Absorption is generally tackled with simple changes, such as fabric coverings and curtains positioned right in front, to the left, or to the right of the speaker, or sometimes on the ceiling and floor. Carpet is a good absorption material, as is a lot of fabric-covered furniture. Hanging rugs on the walls also make a lot of difference. The effect you get is a warmer sound, with less harshness and echo.
The concept of diffusing sound in the home entertainment space is basically aimed at dispersing sound waves in way that best conveys the intent of the original sound and reduces echoes and reflections. Rough surfaces are better dispersers of sound than smooth surfaces. For example, glass, since it is smooth, is a poor diffusing material that results in a faulty listening experience. However, you do need to keep in mind that both absorption and diffusion are needed to achieve the best possible sound. Don’t overdo the rough surfaces, though, as it will result in a muffled sound. Diffusion adjustment, when done right, gives the sound a more spatial quality.
Correcting and Tuning Your Home Theatre
If you are an avid audiophile and you wish to optimize your entertainment environment to get the most out of top-of-the-line electronics, you need to involve an acoustics expert. Of course you could go by trial and error and incorporate furnishings, window coverings, and professional acoustic treatments by simply trusting your own audio instincts, but by doing so you run the risk of a large monetary investment going to waste due to failed results.

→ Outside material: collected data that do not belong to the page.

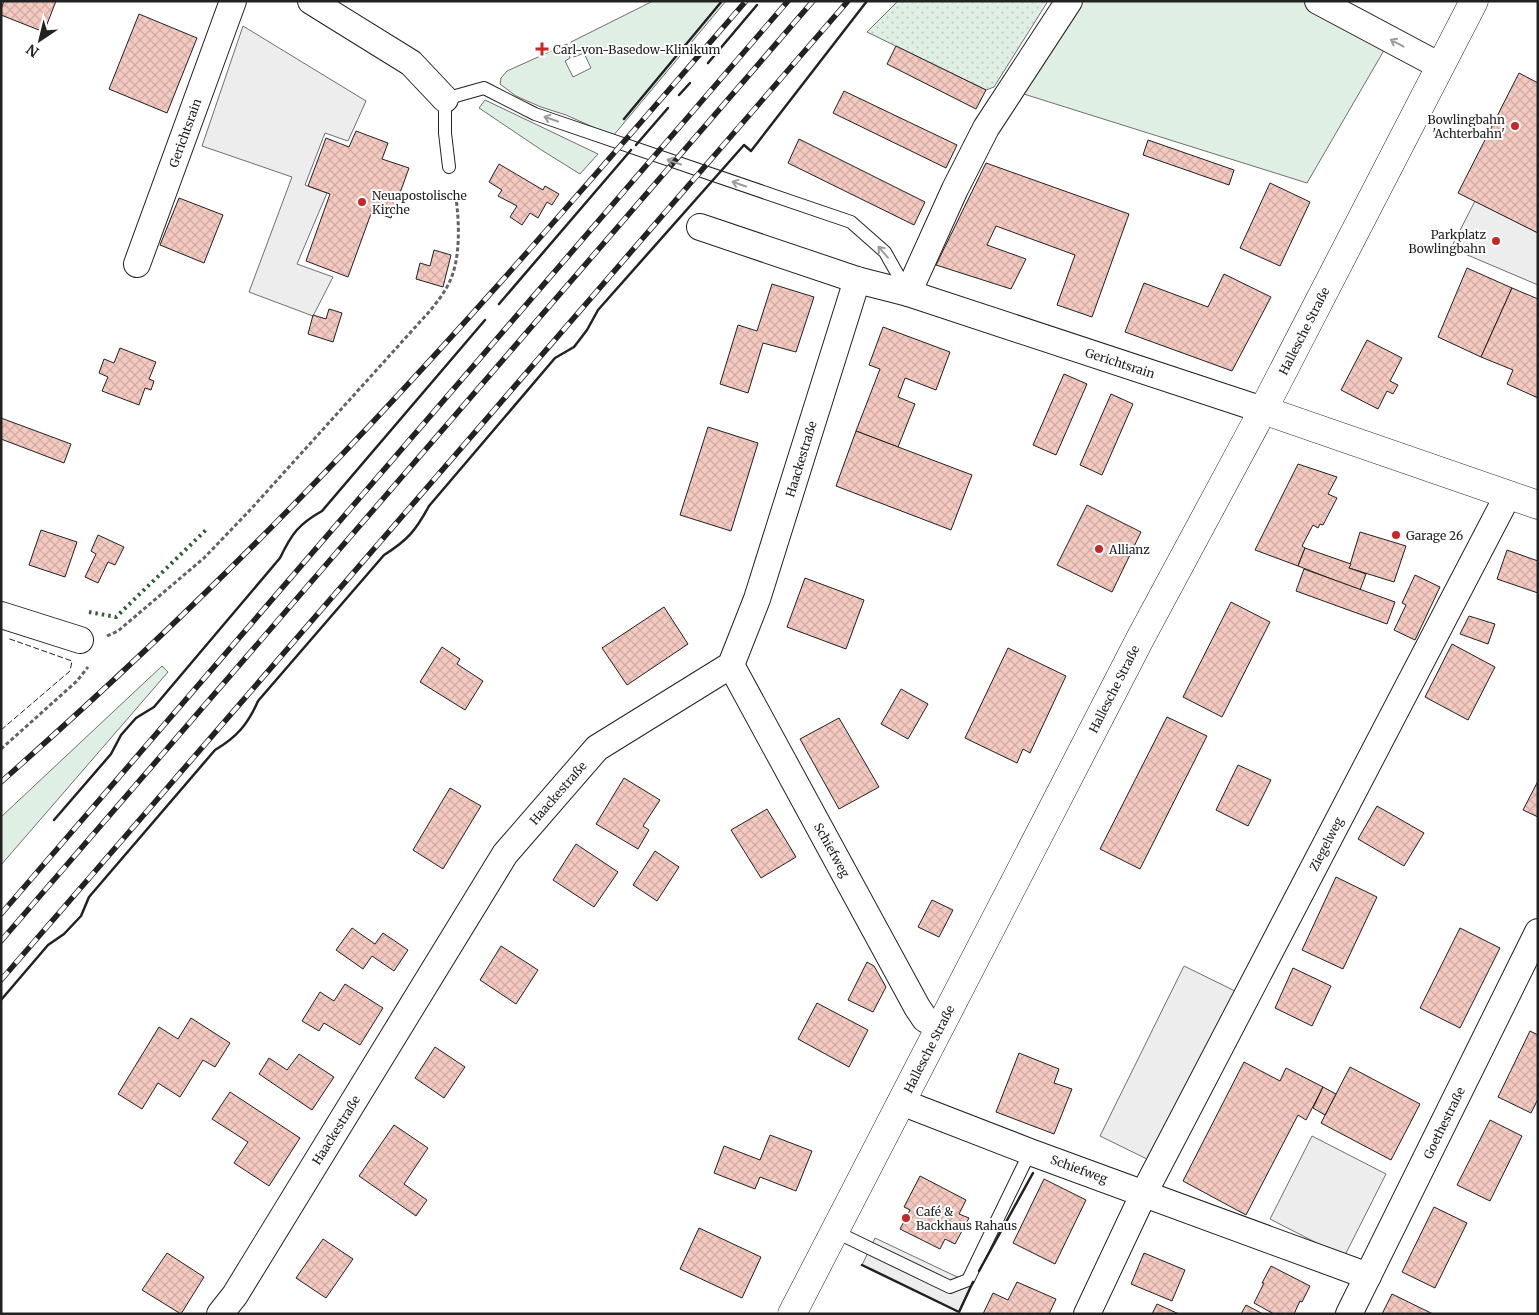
<svg xmlns="http://www.w3.org/2000/svg" width="1539" height="1315" font-family="Merriweather,serif">
	<style>
		.grass { fill: #e0efe3; stroke: #6f6f6f }
		.garden { fill: url(#garden-dots); stroke: #6f6f6f }
		.parking { fill: #ededed; stroke: #6f6f6f }
		.building { fill: url(#building-cross-hatch); stroke: #222 }
		.lines { fill: none; stroke-linecap: round; stroke-linejoin: round }
		.service-casing { stroke: #222; stroke-width: 14 }
		.minor-casing { stroke: #222; stroke-width: 28 }
		.tertiary-casing { stroke: #222; stroke-width: 29 }
		.secondary-casing { stroke: #222; stroke-width: 29 }
		.path { stroke: #646464; stroke-width: 3; stroke-dasharray: 4 2.5; stroke-linecap: butt }
		.service { stroke: #fff; stroke-width: 12 }
		.minor { stroke: #fff; stroke-width: 26 }
		.tertiary { stroke: #fff; stroke-width: 28 }
		.secondary { stroke: #fff; stroke-width: 28 }
		.rail-casing { stroke: #222; stroke-width: 5.5 }
		.rail { stroke: #fff; stroke-width: 4; stroke-dasharray: 11; stroke-linecap: butt }
		.hedge { stroke: #2f5e38; stroke-width: 4; stroke-dasharray: 2.5 4; stroke-linecap: butt }
		.fence { stroke: #222; stroke-width: 1; stroke-dasharray: 6 2.5; stroke-linecap: butt }
		.wall { stroke: #222; stroke-width: 2.5 }
		.oneway { stroke: #9c9c9c }
		.poi-dot { fill: #c62828; stroke: #fff; stroke-width: 2 }
		.labels { text-anchor: middle; dominant-baseline: central; stroke-width: 4; stroke-linejoin: round; paint-order: stroke }
		.poi-label { font-size: 12px; fill: #222; stroke: #fff; text-anchor: start }
		.street-label { font-size: 12px; fill: #222; stroke: #fff }
	</style>
	<defs>
		<pattern id="garden-dots" width="8" height="8" patternUnits="userSpaceOnUse" patternTransform="scale(1.25)"><rect width="8" height="8" fill="#e0efe3"/><path d="M2 2h.1M6 6h.1" fill="none" stroke="#c0cdc2" stroke-width="1.8" stroke-linecap="round"/></pattern>
		<pattern id="building-cross-hatch" width="8" height="8" patternUnits="userSpaceOnUse" patternTransform="scale(1.25)"><rect width="8" height="8" fill="#f3c9c0"/><path d="M0 0l8 8M0 8l8-8" fill="none" stroke="#d0aca5"/></pattern>
	</defs>
	<rect width="100%" height="100%" fill="#fff"/>
	<g class="grass">
		<path d="M653,1H726L613,136L566,115L541,107L516,96L500,84L501,78L507,71L567,44L570,58L565,61L573,77L591,68L584,53L574,57L571,42Z"/>
		<path d="M1069,1H1318L1390,40L1307,183L1011,90Z"/>
		<path d="M485,100L598,154L580,174L543,151L479,108Z"/>
		<path d="M162,666L168,672L1,865V817Z"/>
	</g>
	<path class="garden" d="M898,1H1048L994,87L986,90L867,32Z"/>
	<g class="parking">
		<path d="M243,26L366,101L348,141L325,133L305,185L327,193L297,264L333,277L313,316L249,292L292,177L202,146Z"/>
		<path d="M1475,201L1538,233V285L1451,248Z"/>
		<path d="M1184,966L1235,991L1151,1161L1100,1136Z"/>
		<path d="M1312,1136L1386,1174L1344,1257L1270,1219Z"/>
		<path d="M875,1238L972,1284L959,1312L862,1265Z"/>
	</g>
	<g class="building">
		<path d="M4,1H56L44,32L1,15V9Z"/>
		<path d="M139,14L197,38L167,113L109,89Z"/>
		<path d="M896,46L986,90L976,109L887,64Z"/>
		<path d="M1519,73L1538,83V233L1458,193Z"/>
		<path d="M844,91L957,145L946,168L833,113Z"/>
		<path d="M356,131L388,143L382,159L409,168L391,218L372,211L348,277L306,261L330,194L308,186L326,138L349,147Z"/>
		<path d="M799,139L925,202L914,225L788,163Z"/>
		<path d="M1148,140L1234,170L1229,185L1143,155Z"/>
		<path d="M986,163L1129,214L1092,317L1057,305L1075,255L996,226L987,245L1026,259L1011,289L936,265Z"/>
		<path d="M499,164L543,190L545,186L559,194L552,205L547,202L538,218L530,213L522,225L510,217L517,206L498,196L502,190L489,182Z"/>
		<path d="M1270,183L1310,202L1280,266L1240,248Z"/>
		<path d="M179,198L223,215L204,263L160,245Z"/>
		<path d="M434,250L451,255L443,287L416,279L420,263L430,266Z"/>
		<path d="M1467,268L1512,288L1481,357L1438,337Z"/>
		<path d="M1224,274L1271,297L1232,371L1125,332L1144,283L1208,307Z"/>
		<path d="M772,284L814,297L796,352L763,343L748,393L720,384L738,325L757,331Z"/>
		<path d="M1512,288L1538,299V398L1507,384L1513,370L1481,357Z"/>
		<path d="M329,309L342,313L333,342L308,334L313,315L326,319Z"/>
		<path d="M883,327L950,352L936,390L905,378L898,397L915,404L898,447L856,431L880,369L869,365Z"/>
		<path d="M1367,340L1402,358L1390,381L1398,385L1393,394L1387,391L1378,409L1341,390Z"/>
		<path d="M120,348L156,362L149,379L154,381L151,390L145,388L139,405L102,391L108,377L99,373L104,359L114,363Z"/>
		<path d="M1064,374L1087,384L1056,455L1033,445Z"/>
		<path d="M1111,394L1133,404L1102,475L1080,465Z"/>
		<path d="M1,418L71,444L64,463L1,439Z"/>
		<path d="M708,427L758,443L731,531L680,515Z"/>
		<path d="M856,431L972,475L951,530L836,486Z"/>
		<path d="M1298,464L1337,477L1328,494L1337,498L1323,525L1320,524L1318,528L1313,525L1302,546L1305,548L1298,566L1255,550Z"/>
		<path d="M1087,505L1141,532L1112,592L1057,565Z"/>
		<path d="M41,530L77,542L65,577L29,565Z"/>
		<path d="M1360,532L1406,546L1394,582L1349,568Z"/>
		<path d="M98,535L124,547L115,565L108,562L98,583L85,577L96,554L91,551Z"/>
		<path d="M1305,548L1351,564L1349,568L1366,574L1360,590L1298,566Z"/>
		<path d="M1507,550L1538,561V593L1497,579Z"/>
		<path d="M1304,569L1395,602L1387,624L1296,591Z"/>
		<path d="M1415,575L1440,587L1415,640L1394,630L1406,605L1402,603Z"/>
		<path d="M805,578L864,600L846,649L787,627Z"/>
		<path d="M1231,602L1270,622L1222,717L1183,697Z"/>
		<path d="M664,607L688,644L627,685L602,648Z"/>
		<path d="M1469,616L1495,624L1488,644L1460,634Z"/>
		<path d="M1452,644L1495,667L1468,720L1425,697Z"/>
		<path d="M442,647L460,659L457,664L483,681L465,710L420,682Z"/>
		<path d="M1008,648L1066,676L1030,753L1023,749L1017,763L965,738Z"/>
		<path d="M901,689L928,704L908,739L881,724Z"/>
		<path d="M1167,717L1207,736L1140,869L1100,849Z"/>
		<path d="M839,718L879,787L839,809L800,739Z"/>
		<path d="M1238,765L1271,780L1248,826L1216,810Z"/>
		<path d="M624,778L660,800L643,826L649,830L638,849L596,824Z"/>
		<path d="M1538,781V817L1523,810Z"/>
		<path d="M450,788L481,806L443,869L413,850Z"/>
		<path d="M1377,806L1424,833L1404,866L1358,839Z"/>
		<path d="M767,809L796,857L761,878L731,830Z"/>
		<path d="M576,844L618,872L594,907L553,880Z"/>
		<path d="M655,851L679,867L657,901L633,885Z"/>
		<path d="M1336,877L1377,897L1343,969L1302,950Z"/>
		<path d="M932,900L953,910L939,937L918,927Z"/>
		<path d="M352,928L375,944L383,933L408,950L394,971L372,956L363,969L336,950Z"/>
		<path d="M1460,928L1500,948L1460,1028L1420,1008Z"/>
		<path d="M501,946L538,970L516,1004L480,980Z"/>
		<path d="M867,962L874,966L886,987L873,1012L848,1000Z"/>
		<path d="M1293,968L1331,986L1312,1026L1275,1008Z"/>
		<path d="M345,984L383,1008L360,1045L324,1023L319,1031L302,1021L320,992L334,1001Z"/>
		<path d="M817,1003L868,1030L849,1067L798,1039Z"/>
		<path d="M191,1018L230,1043L215,1067L203,1060L180,1097L158,1083L142,1109L118,1094L159,1027L178,1039Z"/>
		<path d="M1530,1031L1538,1035V1099L1531,1113L1498,1097Z"/>
		<path d="M435,1047L465,1067L444,1098L415,1078Z"/>
		<path d="M1019,1053L1059,1069L1054,1083L1072,1089L1054,1134L996,1112Z"/>
		<path d="M299,1054L334,1077L312,1110L259,1074L269,1058L287,1070Z"/>
		<path d="M1244,1062L1280,1081L1286,1068L1323,1087L1306,1120L1298,1115L1246,1215L1183,1181Z"/>
		<path d="M1350,1067L1420,1104L1391,1160L1321,1123Z"/>
		<path d="M1323,1087L1336,1094L1325,1115L1313,1108Z"/>
		<path d="M230,1092L300,1138L269,1186L234,1163L248,1142L212,1119Z"/>
		<path d="M1490,1120L1522,1136L1490,1201L1457,1185Z"/>
		<path d="M394,1125L428,1148L404,1184L427,1200L416,1216L359,1176Z"/>
		<path d="M770,1135L812,1151L796,1191L760,1177L755,1189L714,1173L724,1146L760,1160Z"/>
		<path d="M920,1176L966,1200L959,1214L969,1218L955,1244L945,1239L940,1249L900,1229L910,1210L904,1207Z"/>
		<path d="M1044,1179L1086,1200L1055,1264L1013,1243Z"/>
		<path d="M1434,1207L1467,1223L1435,1288L1402,1272Z"/>
		<path d="M699,1228L761,1257L742,1298L680,1269Z"/>
		<path d="M323,1239L353,1259L326,1298L296,1278Z"/>
		<path d="M167,1253L204,1277L181,1314L142,1290Z"/>
		<path d="M1144,1253L1185,1270L1172,1301L1131,1284Z"/>
		<path d="M1271,1266L1310,1286L1302,1302L1300,1301L1294,1314H1274L1254,1303L1264,1283H1262Z"/>
		<path d="M1017,1282L1056,1299L1049,1314H983L993,1293L1008,1300Z"/>
		<path d="M1392,1294L1433,1314H1382Z"/>
		<path d="M1157,1304L1179,1314H1152Z"/>
		<path d="M1246,1305L1263,1314H1241Z"/>
	</g>
	<g class="lines">
		<g class="service-casing">
			<g id="service">
				<path d="M449,167L445,133V99L484,88L535,114L851,222L885,252L907,291"/>
				<path d="M834,1231L950,1287L968,1280L1030,1152"/>
			</g>
		</g>
		<g class="minor-casing">
			<g id="minor">
				<path d="M311,1L411,63L445,99"/>
				<path d="M1318,1L1440,66"/>
				<path d="M700,227L857,280L908,293L1263,410"/>
				<path d="M137,264L233,1"/>
				<path d="M908,293L955,189L986,128L1069,1"/>
				<path d="M1,615L80,640"/>
				<path d="M731,665L917,1007L925,1019L940,1027"/>
				<path d="M901,1102L1030,1152L1368,1276"/>
				<path d="M220,1314L235,1295L505,854L597,748L731,665L757,599L857,280"/>
				<path d="M1087,1314L1144,1193L1508,495"/>
				<path d="M1349,1314L1538,932"/>
			</g>
		</g>
		<g class="tertiary-casing">
			<path id="tertiary" d="M1263,410L1538,505"/>
		</g>
		<g class="secondary-casing">
			<path id="secondary" d="M792,1314L1141,637L1263,410L1474,1"/>
		</g>
		<g class="path">
			<path d="M107,636L118,631L204,558L251,509L428,313C438,301 448,289 453,273C461,249 459,211 454,187"/>
			<path d="M1,749L77,681L88,667"/>
		</g>
		<use href="#service" class="service"/>
		<use href="#minor" class="minor"/>
		<use href="#tertiary" class="tertiary"/>
		<use href="#secondary" class="secondary"/>
		<g class="rail-casing">
			<g id="rail">
				<path d="M1,782C105,690 207,594 304,494C458,336 601,168 746,1"/>
				<path d="M1,914L788,1"/>
				<path d="M1,941L813,1"/>
				<path d="M1,980L848,1"/>
			</g>
		</g>
		<use href="#rail" class="rail"/>
		<path class="hedge" d="M89,612L116,617L208,528"/>
		<path class="fence" d="M1,730L70,671L72,661L7,638"/>
		<g class="wall">
			<path d="M708,63L757,5"/>
			<path d="M679,95L690,83"/>
			<path d="M624,119L722,1"/>
			<path d="M636,145L668,108"/>
			<path d="M499,304L631,150"/>
			<path d="M54,820L111,754L121,735L136,718L154,707L280,558C292,533 299,524 322,511L485,320"/>
			<path d="M1,1000L48,945L64,934L81,916L89,897L215,750C237,737 248,724 258,701L384,555C408,540 416,530 429,506L555,358L574,347L587,330L598,310L744,145L751,151L867,1"/>
			<path d="M862,1265L959,1312L973,1282"/>
			<path d="M979,1271L1033,1173"/>
		</g>
	</g>
	<defs><path id="oneway-shaft" d="M-6 0H5M1.5-3L5.5 0L1.5 3" fill="none" stroke-width="1.6" stroke-linecap="round" stroke-linejoin="round" transform="scale(1.25)"/></defs>
	<g class="oneway">
		<use href="#oneway-shaft" transform="translate(1397 43) rotate(-152)"/>
		<use href="#oneway-shaft" transform="translate(551 119) rotate(-161)"/>
		<use href="#oneway-shaft" transform="translate(674 162) rotate(-161)"/>
		<use href="#oneway-shaft" transform="translate(739 184) rotate(-161)"/>
		<use href="#oneway-shaft" transform="translate(883 252) rotate(-131)"/>
	</g>
	<g class="poi-dot">
		<path d="M539.5 41.5h5v5h5v5h-5v5h-5v-5h-5v-5h5z"/>
		<circle cx="1515" cy="126" r="5"/>
		<circle cx="362" cy="202" r="5"/>
		<circle cx="1496" cy="241" r="5"/>
		<circle cx="1396" cy="535" r="5"/>
		<circle cx="1099" cy="549" r="5"/>
		<circle cx="906" cy="1218" r="5"/>
	</g>
	<g class="labels">
		<g class="poi-label">
			<text x="553" y="49">Carl-von-Basedow-Klinikum</text>
			<text x="1505" y="119" text-anchor="end">Bowlingbahn<tspan x="1505" dy="14">'Achterbahn'</tspan></text>
			<text x="372" y="195">Neuapostolische<tspan x="372" dy="14">Kirche</tspan></text>
			<text x="1486" y="234" text-anchor="end">Parkplatz<tspan x="1486" dy="14">Bowlingbahn</tspan></text>
			<text x="1406" y="535">Garage 26</text>
			<text x="1109" y="549">Allianz</text>
			<text x="916" y="1211">Café &amp;<tspan x="916" dy="14">Backhaus Rahaus</tspan></text>
		</g>
		<g class="street-label">
			<text transform="translate(185 133) rotate(-70)">Gerichtsrain</text>
			<text transform="translate(1304 331) rotate(-63)">Hallesche Straße</text>
			<text transform="translate(1120 363) rotate(18)">Gerichtsrain</text>
			<text transform="translate(801 459) rotate(-73)">Haackestraße</text>
			<text transform="translate(1114 689) rotate(-63)">Hallesche Straße</text>
			<text transform="translate(558 793) rotate(-49)">Haackestraße</text>
			<text transform="translate(1326 844) rotate(-63)">Ziegelweg</text>
			<text transform="translate(832 850) rotate(61)">Schiefweg</text>
			<text transform="translate(929 1049) rotate(-63)">Hallesche Straße</text>
			<text transform="translate(1444 1123) rotate(-64)">Goethestraße</text>
			<text transform="translate(336 1130) rotate(-58)">Haackestraße</text>
			<text transform="translate(1079 1169) rotate(20)">Schiefweg</text>
		</g>
	</g>
	<rect width="1539" height="1315" fill="none" stroke="#222222" stroke-width="5"/>
	<g transform="translate(40 40) rotate(215)" stroke="#ffffff" stroke-width="4" paint-order="stroke">
	<path d="M0-4L9 19L0 12L-9 19Z" fill="#222222"/>
	<text y="-8" font-size="14" font-weight="bold" text-anchor="middle" fill="#222222">N</text>
	</g>
</svg>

Ideally, you want to start thinking about the acoustics of a room at the design stages of your home. If this is not possible, tackling acoustics afterward may require additional tweaking. An alternative to physical acoustic adjustments, and one that is becoming quite popular with audiophiles, is going the digital route. Subwoofers, AV receivers, and AV preamps can adjust the way sound is served without having to make as many changes to the environment. A professional installation of your video and audio equipment, in tandem with good acoustic planning, will always result in a superior entertainment experience.